Dear all Mahasiswa TPL Generasi ke-4

Peu na haba Surya? Apo kaba Uni Oza? Ape kabar Aon? Po kabar Pia? Apo kabah Tika? Nyow kabagh Andy Tuti?

Setahun lebih kita terpisah, jarak dan waktu. Bagaimana rasanya? Apa kalian memiliki rasa yang sama seperti apa yang aku rasa? Rindu yang amat mendalam membuncah tidak tersalurkan, hanya memandang kalian saja lewat foto sambil membayangkan kebersamaan dulu, hanya itu saja. Kalian tentu bahagia dapat menginjak lagi tanah sumatra yang subur itu, kembali berkumpul dengan keluarga disana.

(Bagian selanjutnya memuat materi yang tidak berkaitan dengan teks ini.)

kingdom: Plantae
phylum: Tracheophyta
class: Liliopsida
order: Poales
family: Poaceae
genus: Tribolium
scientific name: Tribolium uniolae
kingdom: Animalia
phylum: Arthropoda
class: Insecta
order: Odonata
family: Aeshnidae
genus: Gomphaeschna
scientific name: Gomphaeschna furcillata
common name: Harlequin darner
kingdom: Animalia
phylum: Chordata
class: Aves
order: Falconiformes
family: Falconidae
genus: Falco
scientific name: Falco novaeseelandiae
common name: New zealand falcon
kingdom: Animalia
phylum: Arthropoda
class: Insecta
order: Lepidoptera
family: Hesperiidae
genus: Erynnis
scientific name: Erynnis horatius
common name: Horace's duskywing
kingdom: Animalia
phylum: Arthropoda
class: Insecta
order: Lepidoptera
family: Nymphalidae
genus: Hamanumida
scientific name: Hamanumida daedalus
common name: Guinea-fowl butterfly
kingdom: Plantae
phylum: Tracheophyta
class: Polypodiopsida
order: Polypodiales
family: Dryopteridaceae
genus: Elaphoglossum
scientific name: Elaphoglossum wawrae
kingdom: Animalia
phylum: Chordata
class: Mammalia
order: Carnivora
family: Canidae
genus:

Kepriwe kabare Desi? Piye kabare Erlin dan Bekti?

Setiap waktu menjadi hari-hari yang berat untuk aku jalani, mengingat dengan mudahnya kita dipisahkan. Padahal perkenalan kita cukup panjang untuk bisa saling memahami satu sama lain. Kita sama-sama memiliki kelemahan dan kelebihan dan kita saling menghargai itu, rasanya aku bangga memiliki kalian sepanjang masa untuk selalu diingat dan dikenang, karena mungkin untuk bertemu dan bertegur sapa tidak bisa.

Yok opo kabare Tia, Bagus, Ula dan Apri? Kalendai riko Andri? 

Sudah lama kita tidak bersenda gurau ya? Seakan-akan kita lupa bahwa gurauan kita sampai saling menyinggung perasaan kita masing-masing. Tapi dengan ikhlas kita bisa saling memaafkan. Mungkin karena kita terlampau dekat, jadi kita terkadang melupakan perasaan. Aku bangga memiliki kalian karena tidak ada yang menyenangkan dibandingkan bersenda gurau dengan kalian.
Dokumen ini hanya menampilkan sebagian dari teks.